### 任务 1
原样返回清单中从包含"See the attached"的那一行起，到清单末尾的所有行，首尾两行都包括在内，只返回这些行。

+++ 所给文本 +++

LRU-least recently used-最近最少使用算法,是一种内存数据淘汰策略,使用常见是当内存不足时,需要淘汰最近最少使用的数据。LRU常用于缓存系统的淘汰策略。

下面是一个基于哈希链表的LRU算法展示

/**
 * [capacity] the capacity of cache
 */
class LRUFunc(private val capacity: Int) {

    companion object {
        private const val HEAD = "HEAD_NODE"
        private const val TAIL = "TAIL_NODE"
    }

    /**
     * A map for store data.
     */
    public val mCacheContentMap = ConcurrentHashMap<Any, LruNode<*, *>>()

    /**
     * the head of double LinkedList.
     */
    private var head: LruNode<String, String> = LruNode(HEAD, "")

    /**
     * the last of double LinkedList.
     */
    private var tail: LruNode<String, String> = LruNode(TAIL, "")

    /**
     * current content size .
     */
    private var count = 0

    init {
        head.preNode = null
        head.nextNode = tail
        tail.preNode = head
        tail.nextNode = null
    }

    /**
     * save data into map
     * if already contains the key, update.
     */
    inline fun <reified K, reified V> put(key: K, value: V) {
        if (mCacheContentMap[key as Any] == null) {
            with(LruNode(key, value)) {
                mCacheContentMap[key] = this
                addNode(this)

+++ 输入数据 +++

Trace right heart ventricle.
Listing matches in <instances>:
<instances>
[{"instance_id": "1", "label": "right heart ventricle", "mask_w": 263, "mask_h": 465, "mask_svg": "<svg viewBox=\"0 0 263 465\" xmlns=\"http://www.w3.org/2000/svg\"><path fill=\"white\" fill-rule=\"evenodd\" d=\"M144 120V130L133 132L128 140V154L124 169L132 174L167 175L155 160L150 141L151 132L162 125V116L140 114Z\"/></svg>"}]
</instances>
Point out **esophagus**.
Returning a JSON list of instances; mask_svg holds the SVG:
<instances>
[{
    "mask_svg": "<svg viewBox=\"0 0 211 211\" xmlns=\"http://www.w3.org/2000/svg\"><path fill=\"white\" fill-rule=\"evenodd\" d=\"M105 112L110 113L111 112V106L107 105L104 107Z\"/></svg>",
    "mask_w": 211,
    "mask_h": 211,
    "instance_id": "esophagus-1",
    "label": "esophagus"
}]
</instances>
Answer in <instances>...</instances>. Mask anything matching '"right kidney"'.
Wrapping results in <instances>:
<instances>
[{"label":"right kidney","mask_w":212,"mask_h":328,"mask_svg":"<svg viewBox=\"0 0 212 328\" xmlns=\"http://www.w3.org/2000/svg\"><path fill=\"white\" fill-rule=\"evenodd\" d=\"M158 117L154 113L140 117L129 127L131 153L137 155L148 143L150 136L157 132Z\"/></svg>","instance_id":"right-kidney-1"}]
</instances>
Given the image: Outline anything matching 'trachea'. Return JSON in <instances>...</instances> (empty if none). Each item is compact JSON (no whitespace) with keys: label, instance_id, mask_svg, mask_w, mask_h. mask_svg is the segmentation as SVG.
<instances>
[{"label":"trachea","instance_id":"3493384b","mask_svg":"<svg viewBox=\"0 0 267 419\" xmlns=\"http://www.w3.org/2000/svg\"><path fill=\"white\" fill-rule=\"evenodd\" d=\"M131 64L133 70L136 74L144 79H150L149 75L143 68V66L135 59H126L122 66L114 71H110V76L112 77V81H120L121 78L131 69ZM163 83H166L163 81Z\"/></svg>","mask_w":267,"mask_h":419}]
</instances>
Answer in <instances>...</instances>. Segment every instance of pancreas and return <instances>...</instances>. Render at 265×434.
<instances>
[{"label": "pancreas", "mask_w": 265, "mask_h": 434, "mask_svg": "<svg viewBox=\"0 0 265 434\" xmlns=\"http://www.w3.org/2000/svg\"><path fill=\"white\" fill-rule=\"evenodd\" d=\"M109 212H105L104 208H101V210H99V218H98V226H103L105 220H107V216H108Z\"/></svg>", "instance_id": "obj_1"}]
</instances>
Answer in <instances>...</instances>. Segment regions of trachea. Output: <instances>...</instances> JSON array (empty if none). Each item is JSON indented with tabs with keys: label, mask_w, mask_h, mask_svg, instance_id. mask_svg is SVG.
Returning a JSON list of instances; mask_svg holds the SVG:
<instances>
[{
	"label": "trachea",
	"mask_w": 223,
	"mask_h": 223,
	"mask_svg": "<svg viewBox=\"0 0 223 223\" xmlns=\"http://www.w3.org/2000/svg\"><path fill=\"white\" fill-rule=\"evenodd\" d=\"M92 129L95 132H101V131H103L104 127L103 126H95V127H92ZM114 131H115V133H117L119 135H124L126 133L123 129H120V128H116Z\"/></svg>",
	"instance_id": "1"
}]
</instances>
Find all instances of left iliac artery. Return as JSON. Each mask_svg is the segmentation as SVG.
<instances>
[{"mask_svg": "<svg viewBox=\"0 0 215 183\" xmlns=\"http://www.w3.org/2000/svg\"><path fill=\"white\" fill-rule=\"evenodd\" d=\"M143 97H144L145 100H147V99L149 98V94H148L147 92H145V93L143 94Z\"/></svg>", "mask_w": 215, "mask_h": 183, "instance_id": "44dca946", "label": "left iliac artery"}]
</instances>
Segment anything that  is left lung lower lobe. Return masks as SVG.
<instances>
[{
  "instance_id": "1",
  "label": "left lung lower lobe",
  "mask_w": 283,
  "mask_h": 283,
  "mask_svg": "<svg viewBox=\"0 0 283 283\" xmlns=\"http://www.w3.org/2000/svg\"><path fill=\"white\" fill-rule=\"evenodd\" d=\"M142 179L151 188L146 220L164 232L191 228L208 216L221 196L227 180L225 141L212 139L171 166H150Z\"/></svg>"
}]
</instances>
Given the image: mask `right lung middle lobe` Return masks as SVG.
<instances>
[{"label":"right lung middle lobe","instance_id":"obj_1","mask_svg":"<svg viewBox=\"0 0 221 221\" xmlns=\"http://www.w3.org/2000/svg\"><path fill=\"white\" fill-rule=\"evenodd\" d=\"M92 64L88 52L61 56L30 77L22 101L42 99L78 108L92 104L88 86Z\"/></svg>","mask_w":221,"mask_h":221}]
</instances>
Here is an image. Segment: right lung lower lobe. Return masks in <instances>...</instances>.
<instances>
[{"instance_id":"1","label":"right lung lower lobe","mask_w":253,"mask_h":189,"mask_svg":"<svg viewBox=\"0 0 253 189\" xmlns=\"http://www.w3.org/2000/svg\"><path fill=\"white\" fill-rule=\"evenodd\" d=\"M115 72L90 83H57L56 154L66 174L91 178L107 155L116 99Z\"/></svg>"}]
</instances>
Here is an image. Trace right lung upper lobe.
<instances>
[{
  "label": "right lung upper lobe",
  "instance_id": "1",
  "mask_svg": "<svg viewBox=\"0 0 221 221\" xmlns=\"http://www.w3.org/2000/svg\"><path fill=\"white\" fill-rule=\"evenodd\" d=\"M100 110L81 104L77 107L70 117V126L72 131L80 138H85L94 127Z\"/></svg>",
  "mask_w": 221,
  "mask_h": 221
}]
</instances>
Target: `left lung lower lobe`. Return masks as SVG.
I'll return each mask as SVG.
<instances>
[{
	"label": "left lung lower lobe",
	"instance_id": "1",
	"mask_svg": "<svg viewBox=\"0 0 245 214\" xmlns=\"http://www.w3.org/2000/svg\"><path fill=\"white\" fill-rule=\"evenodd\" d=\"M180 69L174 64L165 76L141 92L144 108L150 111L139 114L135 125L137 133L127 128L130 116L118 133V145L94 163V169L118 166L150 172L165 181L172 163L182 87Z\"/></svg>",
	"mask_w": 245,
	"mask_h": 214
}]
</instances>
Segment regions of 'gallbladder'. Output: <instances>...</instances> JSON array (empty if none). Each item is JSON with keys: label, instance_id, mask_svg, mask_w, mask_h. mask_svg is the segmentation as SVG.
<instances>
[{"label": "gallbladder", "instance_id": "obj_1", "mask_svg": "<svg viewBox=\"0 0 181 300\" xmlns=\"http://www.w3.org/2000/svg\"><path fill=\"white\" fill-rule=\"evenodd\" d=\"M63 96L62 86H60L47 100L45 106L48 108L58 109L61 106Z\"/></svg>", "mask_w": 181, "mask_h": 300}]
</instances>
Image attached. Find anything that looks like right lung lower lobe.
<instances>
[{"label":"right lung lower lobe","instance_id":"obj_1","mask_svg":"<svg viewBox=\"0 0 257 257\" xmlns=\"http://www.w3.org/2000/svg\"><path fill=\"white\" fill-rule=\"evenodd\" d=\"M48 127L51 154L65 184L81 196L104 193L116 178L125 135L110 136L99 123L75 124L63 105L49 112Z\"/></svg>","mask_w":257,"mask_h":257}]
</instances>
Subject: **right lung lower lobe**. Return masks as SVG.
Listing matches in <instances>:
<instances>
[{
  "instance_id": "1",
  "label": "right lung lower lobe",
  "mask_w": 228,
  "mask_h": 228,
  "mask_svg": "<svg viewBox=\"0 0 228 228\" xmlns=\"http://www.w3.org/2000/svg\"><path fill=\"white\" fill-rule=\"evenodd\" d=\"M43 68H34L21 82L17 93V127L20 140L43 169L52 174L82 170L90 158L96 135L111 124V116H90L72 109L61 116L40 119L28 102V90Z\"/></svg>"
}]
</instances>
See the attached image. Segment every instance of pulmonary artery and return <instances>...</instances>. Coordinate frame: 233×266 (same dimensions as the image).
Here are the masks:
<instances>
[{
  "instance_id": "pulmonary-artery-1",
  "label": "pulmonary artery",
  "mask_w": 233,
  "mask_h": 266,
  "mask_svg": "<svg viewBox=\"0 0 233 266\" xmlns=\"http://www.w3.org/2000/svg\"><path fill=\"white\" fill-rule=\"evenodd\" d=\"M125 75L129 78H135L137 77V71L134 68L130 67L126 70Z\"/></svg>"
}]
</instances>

+++

### 任务 2
列出这段关于LRU算法的文本里用 private var 声明的全部属性名。

### 输出 1
See the attached image. Segment every instance of pulmonary artery and return <instances>...</instances>. Coordinate frame: 233×266 (same dimensions as the image).
Here are the masks:
<instances>
[{
  "instance_id": "pulmonary-artery-1",
  "label": "pulmonary artery",
  "mask_w": 233,
  "mask_h": 266,
  "mask_svg": "<svg viewBox=\"0 0 233 266\" xmlns=\"http://www.w3.org/2000/svg\"><path fill=\"white\" fill-rule=\"evenodd\" d=\"M125 75L129 78H135L137 77V71L134 68L130 67L126 70Z\"/></svg>"
}]
</instances>

### 输出 2
head、tail、count